If you find that your website is not compliant, you should follow these essential steps:
- Purchase and install an SSL certificate for your site
- Ensure that all web forms on your site are encrypted and secure
- Send emails containing PHI only through encrypted email servers
- Ensure that PHI is only accessible to authorized individuals
- Partner with a HIPAA-compliant web hosting company that protects PHI
- Sign a business associate contract with any third parties who have access to your patients’ PHI or who provide HIPAA-compliant web hosting
- Establish processes to delete, backup and restore PHI as needed
Healthcare professionals already know that PHI and ePHI must meet the safety rules and requirements of the Health Insurance Portability and Accountability Act and the Department of Health and Human Services. If you take reasonable steps to secure PHI, control access to it and partner with other HIPAA-compliant organizations, you can protect your patients’ privacy and avoid violations and fines.
Why is HIPAA compliance such a big issue?
Physicians and medical administrators know that confidentiality, data security and privacy are bigger, more dangerous and more complex issues today than they were before we became an Internet-driven world. After all, health data and medical records make attractive targets for criminal activities such as cyber theft and ransomware attacks.
If those digital security issues aren’t compelling enough to keep you up at night, then consider that many healthcare websites are still not secure and may be failing to safeguard “individually identifiable health information.” That’s why being HIPAA compliant is so vital for every healthcare practice website.
How is your healthcare website, and HIPAA compliance, put at risk?
Ask yourself if your files, storage, and transmissions are secure? Remind yourself that any data “in the open” without encryption or an SSL (secure socket layer) are at risk. Make sure that all sensitive material is encrypted and secure, particularly when transmitting over the Internet.

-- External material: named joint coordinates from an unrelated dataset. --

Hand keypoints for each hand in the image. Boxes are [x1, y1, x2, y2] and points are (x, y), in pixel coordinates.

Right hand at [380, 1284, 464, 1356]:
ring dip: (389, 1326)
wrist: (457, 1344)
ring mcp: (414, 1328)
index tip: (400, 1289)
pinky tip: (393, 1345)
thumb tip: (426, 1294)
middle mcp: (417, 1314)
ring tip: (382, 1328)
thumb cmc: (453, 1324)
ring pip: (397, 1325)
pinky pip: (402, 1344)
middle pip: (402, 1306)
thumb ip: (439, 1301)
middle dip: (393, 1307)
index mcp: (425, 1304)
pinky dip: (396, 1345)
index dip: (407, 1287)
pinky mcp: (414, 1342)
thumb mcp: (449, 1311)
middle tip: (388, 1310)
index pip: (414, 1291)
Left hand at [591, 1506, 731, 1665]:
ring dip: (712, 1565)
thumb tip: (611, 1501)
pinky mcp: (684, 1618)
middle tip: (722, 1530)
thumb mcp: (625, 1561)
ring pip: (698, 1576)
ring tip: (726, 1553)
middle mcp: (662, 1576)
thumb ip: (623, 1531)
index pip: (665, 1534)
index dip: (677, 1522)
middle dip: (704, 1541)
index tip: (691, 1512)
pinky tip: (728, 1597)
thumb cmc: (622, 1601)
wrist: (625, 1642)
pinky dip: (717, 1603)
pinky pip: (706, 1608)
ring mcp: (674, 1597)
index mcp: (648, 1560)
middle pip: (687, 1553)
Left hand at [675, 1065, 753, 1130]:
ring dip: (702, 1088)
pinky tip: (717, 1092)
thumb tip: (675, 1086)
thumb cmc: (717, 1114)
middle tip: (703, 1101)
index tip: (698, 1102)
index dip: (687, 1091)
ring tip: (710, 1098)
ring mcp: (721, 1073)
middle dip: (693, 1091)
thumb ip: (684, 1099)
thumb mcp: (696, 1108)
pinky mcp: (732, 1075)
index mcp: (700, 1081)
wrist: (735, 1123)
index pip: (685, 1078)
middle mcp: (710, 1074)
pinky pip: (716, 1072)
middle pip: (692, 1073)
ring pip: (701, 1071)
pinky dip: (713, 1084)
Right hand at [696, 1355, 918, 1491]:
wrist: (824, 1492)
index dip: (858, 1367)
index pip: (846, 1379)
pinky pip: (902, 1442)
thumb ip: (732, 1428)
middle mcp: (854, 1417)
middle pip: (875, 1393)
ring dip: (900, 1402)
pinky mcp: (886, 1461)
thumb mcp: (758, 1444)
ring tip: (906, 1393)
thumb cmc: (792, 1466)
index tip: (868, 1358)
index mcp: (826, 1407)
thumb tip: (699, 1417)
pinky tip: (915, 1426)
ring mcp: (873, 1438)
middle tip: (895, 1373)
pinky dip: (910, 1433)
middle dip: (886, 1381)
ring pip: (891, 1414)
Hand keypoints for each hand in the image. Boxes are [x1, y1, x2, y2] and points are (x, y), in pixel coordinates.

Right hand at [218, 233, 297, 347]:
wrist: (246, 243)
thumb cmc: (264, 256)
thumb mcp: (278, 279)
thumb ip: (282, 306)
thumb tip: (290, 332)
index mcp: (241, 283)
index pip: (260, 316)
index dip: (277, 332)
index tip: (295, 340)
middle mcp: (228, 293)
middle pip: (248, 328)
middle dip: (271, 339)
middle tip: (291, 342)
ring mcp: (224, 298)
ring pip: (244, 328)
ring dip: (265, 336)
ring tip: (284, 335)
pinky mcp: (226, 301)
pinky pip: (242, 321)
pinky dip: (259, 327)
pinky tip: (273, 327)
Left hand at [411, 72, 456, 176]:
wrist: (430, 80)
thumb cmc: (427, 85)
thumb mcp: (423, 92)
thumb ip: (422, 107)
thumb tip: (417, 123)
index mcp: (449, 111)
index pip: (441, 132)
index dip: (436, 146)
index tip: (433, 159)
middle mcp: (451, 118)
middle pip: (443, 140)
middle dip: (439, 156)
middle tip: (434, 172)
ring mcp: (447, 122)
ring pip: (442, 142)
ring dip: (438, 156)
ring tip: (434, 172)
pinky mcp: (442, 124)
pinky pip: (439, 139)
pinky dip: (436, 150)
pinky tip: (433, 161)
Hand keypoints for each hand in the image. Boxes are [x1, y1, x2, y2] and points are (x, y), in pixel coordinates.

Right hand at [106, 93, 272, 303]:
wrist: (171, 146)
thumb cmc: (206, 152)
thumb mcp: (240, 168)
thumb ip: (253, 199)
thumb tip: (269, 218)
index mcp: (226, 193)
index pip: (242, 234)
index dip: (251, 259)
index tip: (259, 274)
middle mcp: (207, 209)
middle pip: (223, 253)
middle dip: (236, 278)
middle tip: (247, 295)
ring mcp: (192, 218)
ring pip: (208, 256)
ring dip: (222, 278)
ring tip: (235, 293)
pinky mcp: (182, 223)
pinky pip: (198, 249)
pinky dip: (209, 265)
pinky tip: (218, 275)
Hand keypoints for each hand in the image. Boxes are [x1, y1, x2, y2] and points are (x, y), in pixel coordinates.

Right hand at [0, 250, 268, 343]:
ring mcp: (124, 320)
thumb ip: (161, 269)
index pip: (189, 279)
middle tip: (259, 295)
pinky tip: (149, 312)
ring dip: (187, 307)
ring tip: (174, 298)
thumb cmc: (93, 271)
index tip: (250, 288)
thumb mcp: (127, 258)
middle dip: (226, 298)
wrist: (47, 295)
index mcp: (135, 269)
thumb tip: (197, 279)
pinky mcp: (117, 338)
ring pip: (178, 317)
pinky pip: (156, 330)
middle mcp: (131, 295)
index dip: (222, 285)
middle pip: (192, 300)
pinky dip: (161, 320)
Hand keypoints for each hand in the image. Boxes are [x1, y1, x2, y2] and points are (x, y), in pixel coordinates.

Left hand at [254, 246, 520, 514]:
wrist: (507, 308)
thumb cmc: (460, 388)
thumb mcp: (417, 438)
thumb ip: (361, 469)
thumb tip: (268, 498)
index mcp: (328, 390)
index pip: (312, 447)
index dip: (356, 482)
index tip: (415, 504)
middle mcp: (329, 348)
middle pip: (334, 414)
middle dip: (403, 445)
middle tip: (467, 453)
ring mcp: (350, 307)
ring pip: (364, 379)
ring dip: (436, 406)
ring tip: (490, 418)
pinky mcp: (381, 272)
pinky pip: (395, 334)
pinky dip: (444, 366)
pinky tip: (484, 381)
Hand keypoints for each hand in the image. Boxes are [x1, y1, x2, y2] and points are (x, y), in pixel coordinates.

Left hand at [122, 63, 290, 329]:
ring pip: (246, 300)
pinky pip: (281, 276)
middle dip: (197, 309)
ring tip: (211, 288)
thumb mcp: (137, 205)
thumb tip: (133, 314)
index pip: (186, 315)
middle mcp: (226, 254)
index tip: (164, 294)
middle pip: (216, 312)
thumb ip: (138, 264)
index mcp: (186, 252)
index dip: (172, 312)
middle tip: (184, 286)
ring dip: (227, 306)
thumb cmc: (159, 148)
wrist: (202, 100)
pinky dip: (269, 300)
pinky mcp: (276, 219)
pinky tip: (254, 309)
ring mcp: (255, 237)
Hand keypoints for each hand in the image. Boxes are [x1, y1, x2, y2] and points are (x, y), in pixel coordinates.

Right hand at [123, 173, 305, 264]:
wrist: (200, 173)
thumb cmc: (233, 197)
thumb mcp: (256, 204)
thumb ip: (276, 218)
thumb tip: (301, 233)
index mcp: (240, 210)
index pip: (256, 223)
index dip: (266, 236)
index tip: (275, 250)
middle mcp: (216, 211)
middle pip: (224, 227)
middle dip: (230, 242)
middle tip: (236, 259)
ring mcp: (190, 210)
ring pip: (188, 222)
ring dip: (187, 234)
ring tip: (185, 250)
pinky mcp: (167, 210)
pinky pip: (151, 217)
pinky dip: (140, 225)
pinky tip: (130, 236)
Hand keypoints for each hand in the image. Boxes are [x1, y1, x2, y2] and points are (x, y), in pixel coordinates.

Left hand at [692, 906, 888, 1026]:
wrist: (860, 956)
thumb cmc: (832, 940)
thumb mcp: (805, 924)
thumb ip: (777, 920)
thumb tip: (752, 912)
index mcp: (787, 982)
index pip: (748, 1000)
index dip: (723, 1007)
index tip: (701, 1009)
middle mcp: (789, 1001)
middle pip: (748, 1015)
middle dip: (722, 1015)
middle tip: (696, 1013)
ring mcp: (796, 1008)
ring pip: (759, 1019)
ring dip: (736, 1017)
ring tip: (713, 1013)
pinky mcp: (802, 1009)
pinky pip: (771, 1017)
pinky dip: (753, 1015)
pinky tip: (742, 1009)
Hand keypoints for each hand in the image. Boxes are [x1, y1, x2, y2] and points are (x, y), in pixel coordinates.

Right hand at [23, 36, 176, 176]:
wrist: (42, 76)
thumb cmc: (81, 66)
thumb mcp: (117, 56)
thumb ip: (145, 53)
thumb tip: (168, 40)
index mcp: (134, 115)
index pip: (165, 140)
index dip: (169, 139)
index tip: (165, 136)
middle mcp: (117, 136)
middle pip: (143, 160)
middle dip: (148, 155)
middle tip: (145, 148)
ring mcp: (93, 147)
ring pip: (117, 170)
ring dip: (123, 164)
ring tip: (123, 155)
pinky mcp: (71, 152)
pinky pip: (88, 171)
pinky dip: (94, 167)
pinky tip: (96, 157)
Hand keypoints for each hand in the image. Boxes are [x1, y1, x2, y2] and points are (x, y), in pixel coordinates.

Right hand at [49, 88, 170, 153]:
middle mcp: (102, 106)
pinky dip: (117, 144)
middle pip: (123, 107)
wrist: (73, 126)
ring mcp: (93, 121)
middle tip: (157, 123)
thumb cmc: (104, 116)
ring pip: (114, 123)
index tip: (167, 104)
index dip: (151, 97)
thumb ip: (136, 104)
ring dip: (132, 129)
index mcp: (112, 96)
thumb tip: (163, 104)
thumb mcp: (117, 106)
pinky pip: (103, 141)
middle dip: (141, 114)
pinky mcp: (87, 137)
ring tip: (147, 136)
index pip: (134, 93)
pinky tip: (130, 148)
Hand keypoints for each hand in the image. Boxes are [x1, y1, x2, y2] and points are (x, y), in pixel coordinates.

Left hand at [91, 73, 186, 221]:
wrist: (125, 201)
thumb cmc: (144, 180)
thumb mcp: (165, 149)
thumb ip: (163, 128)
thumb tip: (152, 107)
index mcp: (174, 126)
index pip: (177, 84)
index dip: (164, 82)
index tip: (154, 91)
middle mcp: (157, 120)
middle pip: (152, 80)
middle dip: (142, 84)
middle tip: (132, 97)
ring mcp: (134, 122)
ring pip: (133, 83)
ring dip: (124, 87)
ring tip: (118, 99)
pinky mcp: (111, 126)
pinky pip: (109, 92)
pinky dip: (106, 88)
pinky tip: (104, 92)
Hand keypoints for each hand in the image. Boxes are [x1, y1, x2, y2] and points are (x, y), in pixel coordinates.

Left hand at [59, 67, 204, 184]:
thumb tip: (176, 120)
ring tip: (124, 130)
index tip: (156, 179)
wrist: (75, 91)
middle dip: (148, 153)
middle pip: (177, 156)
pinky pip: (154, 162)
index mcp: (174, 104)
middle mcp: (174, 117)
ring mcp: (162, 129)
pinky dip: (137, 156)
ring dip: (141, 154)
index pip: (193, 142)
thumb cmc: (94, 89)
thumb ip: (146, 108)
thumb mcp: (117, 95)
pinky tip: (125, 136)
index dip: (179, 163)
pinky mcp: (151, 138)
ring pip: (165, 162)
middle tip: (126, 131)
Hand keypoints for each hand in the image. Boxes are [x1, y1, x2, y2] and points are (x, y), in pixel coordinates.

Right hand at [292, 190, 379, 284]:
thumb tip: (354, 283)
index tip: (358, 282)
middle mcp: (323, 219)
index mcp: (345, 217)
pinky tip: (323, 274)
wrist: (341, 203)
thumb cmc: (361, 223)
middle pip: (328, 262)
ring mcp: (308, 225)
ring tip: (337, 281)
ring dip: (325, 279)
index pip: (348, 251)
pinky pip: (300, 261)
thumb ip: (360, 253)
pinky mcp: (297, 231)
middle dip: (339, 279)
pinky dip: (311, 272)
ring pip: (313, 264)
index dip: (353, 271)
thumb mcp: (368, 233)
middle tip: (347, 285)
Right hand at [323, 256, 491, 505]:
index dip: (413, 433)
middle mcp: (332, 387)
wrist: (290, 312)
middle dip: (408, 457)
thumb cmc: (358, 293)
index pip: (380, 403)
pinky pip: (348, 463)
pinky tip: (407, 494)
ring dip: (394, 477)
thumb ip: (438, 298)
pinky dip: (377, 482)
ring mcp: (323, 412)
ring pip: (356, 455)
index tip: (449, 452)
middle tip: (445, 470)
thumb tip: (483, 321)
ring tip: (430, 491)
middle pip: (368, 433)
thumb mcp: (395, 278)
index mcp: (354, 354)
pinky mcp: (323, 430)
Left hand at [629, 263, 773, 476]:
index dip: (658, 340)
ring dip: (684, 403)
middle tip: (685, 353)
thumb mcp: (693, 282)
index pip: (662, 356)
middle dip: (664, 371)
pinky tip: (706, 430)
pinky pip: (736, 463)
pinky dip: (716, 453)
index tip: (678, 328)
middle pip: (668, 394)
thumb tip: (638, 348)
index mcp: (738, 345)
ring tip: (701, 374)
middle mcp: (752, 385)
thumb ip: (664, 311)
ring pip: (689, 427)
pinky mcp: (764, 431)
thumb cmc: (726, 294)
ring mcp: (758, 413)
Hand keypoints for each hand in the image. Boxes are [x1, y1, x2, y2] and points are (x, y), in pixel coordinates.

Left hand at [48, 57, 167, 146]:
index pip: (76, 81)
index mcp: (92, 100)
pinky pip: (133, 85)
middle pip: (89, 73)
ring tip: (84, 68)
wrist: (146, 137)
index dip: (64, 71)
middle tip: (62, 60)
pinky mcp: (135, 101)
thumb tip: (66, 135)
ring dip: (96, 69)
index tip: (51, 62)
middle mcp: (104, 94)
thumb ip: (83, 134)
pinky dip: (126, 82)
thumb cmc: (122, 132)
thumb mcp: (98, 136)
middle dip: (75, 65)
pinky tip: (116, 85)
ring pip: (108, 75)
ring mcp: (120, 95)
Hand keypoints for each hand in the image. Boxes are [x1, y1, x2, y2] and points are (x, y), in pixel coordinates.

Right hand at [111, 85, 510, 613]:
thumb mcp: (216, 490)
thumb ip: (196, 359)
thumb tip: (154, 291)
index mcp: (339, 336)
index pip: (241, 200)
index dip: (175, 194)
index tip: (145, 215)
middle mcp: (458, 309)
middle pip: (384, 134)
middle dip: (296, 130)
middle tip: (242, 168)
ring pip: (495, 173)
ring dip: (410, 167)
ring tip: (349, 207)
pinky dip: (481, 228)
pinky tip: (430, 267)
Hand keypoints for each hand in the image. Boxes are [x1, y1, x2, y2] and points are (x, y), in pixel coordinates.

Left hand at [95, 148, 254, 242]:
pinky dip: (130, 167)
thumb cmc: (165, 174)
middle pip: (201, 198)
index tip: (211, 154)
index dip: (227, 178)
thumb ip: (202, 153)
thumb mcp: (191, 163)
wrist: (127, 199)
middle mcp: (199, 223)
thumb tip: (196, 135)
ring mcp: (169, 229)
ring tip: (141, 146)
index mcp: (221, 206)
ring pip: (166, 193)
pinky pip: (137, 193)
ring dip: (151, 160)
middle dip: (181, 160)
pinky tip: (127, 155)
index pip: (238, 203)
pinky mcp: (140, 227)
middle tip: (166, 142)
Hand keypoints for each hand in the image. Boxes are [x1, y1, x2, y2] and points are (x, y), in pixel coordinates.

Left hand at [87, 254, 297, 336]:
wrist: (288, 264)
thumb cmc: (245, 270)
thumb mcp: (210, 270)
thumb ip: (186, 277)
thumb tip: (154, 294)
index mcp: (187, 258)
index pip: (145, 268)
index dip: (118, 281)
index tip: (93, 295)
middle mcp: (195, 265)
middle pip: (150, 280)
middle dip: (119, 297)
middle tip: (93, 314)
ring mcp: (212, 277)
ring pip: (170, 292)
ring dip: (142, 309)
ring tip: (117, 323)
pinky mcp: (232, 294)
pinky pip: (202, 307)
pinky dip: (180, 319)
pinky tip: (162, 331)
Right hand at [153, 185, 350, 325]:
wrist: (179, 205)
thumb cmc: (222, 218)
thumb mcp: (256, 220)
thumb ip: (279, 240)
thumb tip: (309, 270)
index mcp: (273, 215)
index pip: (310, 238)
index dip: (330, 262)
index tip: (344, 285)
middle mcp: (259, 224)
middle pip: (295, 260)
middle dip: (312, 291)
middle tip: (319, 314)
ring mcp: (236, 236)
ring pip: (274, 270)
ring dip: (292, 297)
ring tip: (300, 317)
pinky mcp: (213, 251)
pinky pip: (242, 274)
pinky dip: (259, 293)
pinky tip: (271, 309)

Even simple forms can put you at risk. Often, a patient or prospective patient completes an online form that reveals their name, phone number and email address. That personal data needs the same level of protection as ePHI. Being “individually identifiable” and “protected health information” means that it’s likely to meet HIPAA’s definition of electronic protected health information.
Another big risk factor is social media. While social media is useful for discussing many topics under the healthcare umbrella, information specific to an individual patient or identifiable info such as photographs can violate personal privacy.
If you find yourself in the position of responding to online comments or review sites, let caution prevail. It’s OK to respond online. Just make sure that your reply avoids reference to a specific, identifiable or individual patient. It’s often best to use extra caution and avoid even acknowledging that someone is your patient.
Does your smartphone put you at risk?
You bet. Never forget that your smart phone is a major target for theft. Mobile devices are compact and easily to snatch from your hand or any flat surface you leave it on. That opens the door to cyber theft of your stored or accessible information. Mobile devices that are used to exchange doctor-patient communications may not be either secure or HIPAA compliant.
How do you ensure your website’s HIPAA compliance?
Your best option is to partner with a reputable healthcare marketing agency specializing in HIPAA compliant healthcare marketing. They’ll make sure that your website is HIPAA compliant and they’ll include it in your healthcare marketing plan. They’ll help you present your HIPAA compliance as a benefit to patients who are fearful about privacy issues. Best of all, a good healthcare marketing agency will help you avoid penalties and costly fines while protecting your peace of mind.